HOW TO COMPLETE THIS TASK:
Will you quote all of the entries, word for word?

Collected data:
━━━

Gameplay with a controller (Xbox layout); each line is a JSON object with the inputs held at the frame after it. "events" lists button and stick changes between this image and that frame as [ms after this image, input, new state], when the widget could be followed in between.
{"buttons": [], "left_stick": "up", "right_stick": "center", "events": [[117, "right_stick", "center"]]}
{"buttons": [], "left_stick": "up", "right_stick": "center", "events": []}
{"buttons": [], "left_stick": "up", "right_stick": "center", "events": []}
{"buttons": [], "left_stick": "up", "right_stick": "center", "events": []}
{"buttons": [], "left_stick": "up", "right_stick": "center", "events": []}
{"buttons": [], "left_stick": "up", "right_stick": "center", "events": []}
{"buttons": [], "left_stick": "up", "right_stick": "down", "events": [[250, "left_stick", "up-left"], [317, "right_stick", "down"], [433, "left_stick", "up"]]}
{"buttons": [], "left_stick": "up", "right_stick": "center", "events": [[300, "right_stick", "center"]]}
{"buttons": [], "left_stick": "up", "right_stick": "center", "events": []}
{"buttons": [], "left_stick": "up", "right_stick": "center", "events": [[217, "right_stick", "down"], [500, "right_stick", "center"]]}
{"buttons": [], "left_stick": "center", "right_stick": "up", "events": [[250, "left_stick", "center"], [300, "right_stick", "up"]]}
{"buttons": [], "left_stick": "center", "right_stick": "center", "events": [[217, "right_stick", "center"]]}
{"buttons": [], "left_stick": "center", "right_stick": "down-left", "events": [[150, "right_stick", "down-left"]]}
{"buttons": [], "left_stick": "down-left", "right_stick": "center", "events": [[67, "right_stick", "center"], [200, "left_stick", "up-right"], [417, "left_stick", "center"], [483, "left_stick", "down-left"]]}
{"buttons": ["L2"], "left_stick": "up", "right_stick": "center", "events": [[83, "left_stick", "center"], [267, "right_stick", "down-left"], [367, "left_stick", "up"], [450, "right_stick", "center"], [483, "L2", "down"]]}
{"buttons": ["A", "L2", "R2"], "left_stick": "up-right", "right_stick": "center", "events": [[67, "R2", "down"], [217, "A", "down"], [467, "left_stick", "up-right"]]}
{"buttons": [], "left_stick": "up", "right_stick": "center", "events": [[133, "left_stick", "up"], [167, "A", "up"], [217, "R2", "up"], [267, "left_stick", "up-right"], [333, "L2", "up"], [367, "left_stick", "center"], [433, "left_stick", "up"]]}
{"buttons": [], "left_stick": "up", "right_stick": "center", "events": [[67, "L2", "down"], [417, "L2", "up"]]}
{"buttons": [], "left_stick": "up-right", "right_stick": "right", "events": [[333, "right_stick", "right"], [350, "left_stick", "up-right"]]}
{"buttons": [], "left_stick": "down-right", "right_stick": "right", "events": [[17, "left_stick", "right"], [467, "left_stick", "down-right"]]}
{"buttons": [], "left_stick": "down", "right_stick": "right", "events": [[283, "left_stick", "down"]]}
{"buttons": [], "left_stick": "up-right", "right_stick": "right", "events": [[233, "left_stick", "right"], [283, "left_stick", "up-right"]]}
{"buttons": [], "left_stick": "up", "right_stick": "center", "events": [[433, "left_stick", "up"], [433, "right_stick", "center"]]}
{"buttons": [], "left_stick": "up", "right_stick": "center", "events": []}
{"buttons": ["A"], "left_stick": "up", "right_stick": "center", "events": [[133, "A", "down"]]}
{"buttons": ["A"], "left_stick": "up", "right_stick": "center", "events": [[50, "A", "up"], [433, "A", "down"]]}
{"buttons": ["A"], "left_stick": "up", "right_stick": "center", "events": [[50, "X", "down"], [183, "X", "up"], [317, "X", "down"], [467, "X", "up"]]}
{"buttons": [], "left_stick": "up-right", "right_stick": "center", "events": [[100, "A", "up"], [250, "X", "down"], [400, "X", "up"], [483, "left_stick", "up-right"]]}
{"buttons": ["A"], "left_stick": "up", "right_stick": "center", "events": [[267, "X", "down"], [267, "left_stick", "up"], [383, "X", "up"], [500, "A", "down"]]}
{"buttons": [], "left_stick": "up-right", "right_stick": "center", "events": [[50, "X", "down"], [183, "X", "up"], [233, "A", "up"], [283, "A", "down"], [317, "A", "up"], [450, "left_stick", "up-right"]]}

━━━

FINISHED EXERCISE:
Gameplay with a controller (Xbox layout); each line is a JSON object with the inputs held at the frame after it. "events" lists button and stick changes between this image and that frame as [ms after this image, input, new state], when the widget could be followed in between.
{"buttons": [], "left_stick": "up", "right_stick": "center", "events": [[117, "right_stick", "center"]]}
{"buttons": [], "left_stick": "up", "right_stick": "center", "events": []}
{"buttons": [], "left_stick": "up", "right_stick": "center", "events": []}
{"buttons": [], "left_stick": "up", "right_stick": "center", "events": []}
{"buttons": [], "left_stick": "up", "right_stick": "center", "events": []}
{"buttons": [], "left_stick": "up", "right_stick": "center", "events": []}
{"buttons": [], "left_stick": "up", "right_stick": "down", "events": [[250, "left_stick", "up-left"], [317, "right_stick", "down"], [433, "left_stick", "up"]]}
{"buttons": [], "left_stick": "up", "right_stick": "center", "events": [[300, "right_stick", "center"]]}
{"buttons": [], "left_stick": "up", "right_stick": "center", "events": []}
{"buttons": [], "left_stick": "up", "right_stick": "center", "events": [[217, "right_stick", "down"], [500, "right_stick", "center"]]}
{"buttons": [], "left_stick": "center", "right_stick": "up", "events": [[250, "left_stick", "center"], [300, "right_stick", "up"]]}
{"buttons": [], "left_stick": "center", "right_stick": "center", "events": [[217, "right_stick", "center"]]}
{"buttons": [], "left_stick": "center", "right_stick": "down-left", "events": [[150, "right_stick", "down-left"]]}
{"buttons": [], "left_stick": "down-left", "right_stick": "center", "events": [[67, "right_stick", "center"], [200, "left_stick", "up-right"], [417, "left_stick", "center"], [483, "left_stick", "down-left"]]}
{"buttons": ["L2"], "left_stick": "up", "right_stick": "center", "events": [[83, "left_stick", "center"], [267, "right_stick", "down-left"], [367, "left_stick", "up"], [450, "right_stick", "center"], [483, "L2", "down"]]}
{"buttons": ["A", "L2", "R2"], "left_stick": "up-right", "right_stick": "center", "events": [[67, "R2", "down"], [217, "A", "down"], [467, "left_stick", "up-right"]]}
{"buttons": [], "left_stick": "up", "right_stick": "center", "events": [[133, "left_stick", "up"], [167, "A", "up"], [217, "R2", "up"], [267, "left_stick", "up-right"], [333, "L2", "up"], [367, "left_stick", "center"], [433, "left_stick", "up"]]}
{"buttons": [], "left_stick": "up", "right_stick": "center", "events": [[67, "L2", "down"], [417, "L2", "up"]]}
{"buttons": [], "left_stick": "up-right", "right_stick": "right", "events": [[333, "right_stick", "right"], [350, "left_stick", "up-right"]]}
{"buttons": [], "left_stick": "down-right", "right_stick": "right", "events": [[17, "left_stick", "right"], [467, "left_stick", "down-right"]]}
{"buttons": [], "left_stick": "down", "right_stick": "right", "events": [[283, "left_stick", "down"]]}
{"buttons": [], "left_stick": "up-right", "right_stick": "right", "events": [[233, "left_stick", "right"], [283, "left_stick", "up-right"]]}
{"buttons": [], "left_stick": "up", "right_stick": "center", "events": [[433, "left_stick", "up"], [433, "right_stick", "center"]]}
{"buttons": [], "left_stick": "up", "right_stick": "center", "events": []}
{"buttons": ["A"], "left_stick": "up", "right_stick": "center", "events": [[133, "A", "down"]]}
{"buttons": ["A"], "left_stick": "up", "right_stick": "center", "events": [[50, "A", "up"], [433, "A", "down"]]}
{"buttons": ["A"], "left_stick": "up", "right_stick": "center", "events": [[50, "X", "down"], [183, "X", "up"], [317, "X", "down"], [467, "X", "up"]]}
{"buttons": [], "left_stick": "up-right", "right_stick": "center", "events": [[100, "A", "up"], [250, "X", "down"], [400, "X", "up"], [483, "left_stick", "up-right"]]}
{"buttons": ["A"], "left_stick": "up", "right_stick": "center", "events": [[267, "X", "down"], [267, "left_stick", "up"], [383, "X", "up"], [500, "A", "down"]]}
{"buttons": [], "left_stick": "up-right", "right_stick": "center", "events": [[50, "X", "down"], [183, "X", "up"], [233, "A", "up"], [283, "A", "down"], [317, "A", "up"], [450, "left_stick", "up-right"]]}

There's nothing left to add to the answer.